Recorded data:
= = =

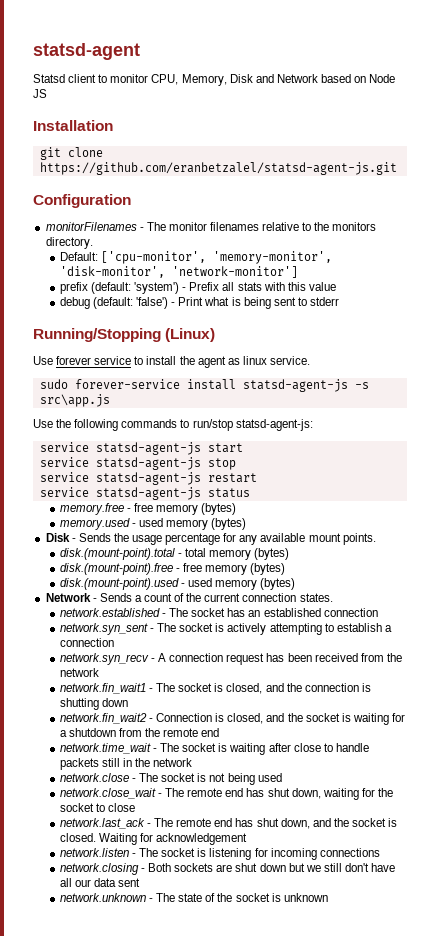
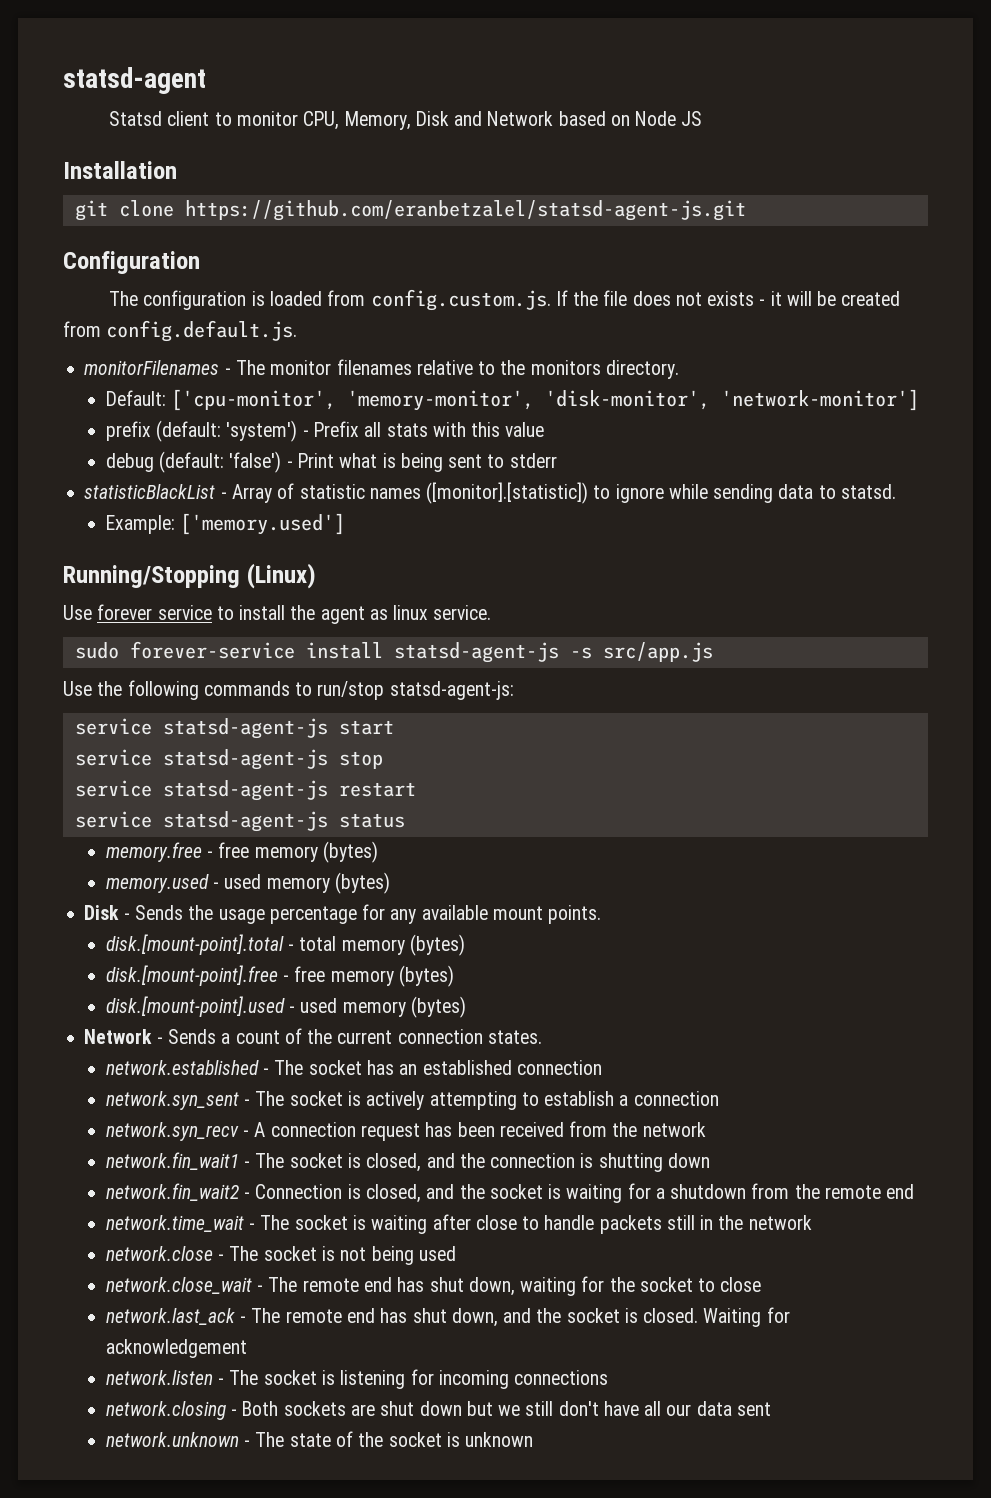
(131, 201) none -> [109,289,901,311] [63,320,298,342] // The configuration is loaded from config.custom.js. If the file does not exists - it will be created from config.default.js.
(339, 301) none -> [84,482,896,504] [105,513,346,535] // statisticBlackList - Array of statistic names ([monitor].[statistic]) to ignore while sending data to statsd. // Example: ['memory.used']
[39,394,110,407] src\app.js -> [602,642,713,662] src/app.js
[59,548,175,560] disk.(mount-point).total -> [105,934,284,955] disk.[mount-point].total
[59,563,286,575] [59,578,179,590] disk.(mount-point).free - free memory (bytes) // disk.(mount-point).used -> [105,965,454,987] [105,996,285,1017] disk.[mount-point].free - free memory (bytes) // disk.[mount-point].used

= = =

Respond with one number, namely the count of lines in the entries above that hold the word "memory".

EXERCISE RESPONSE: 2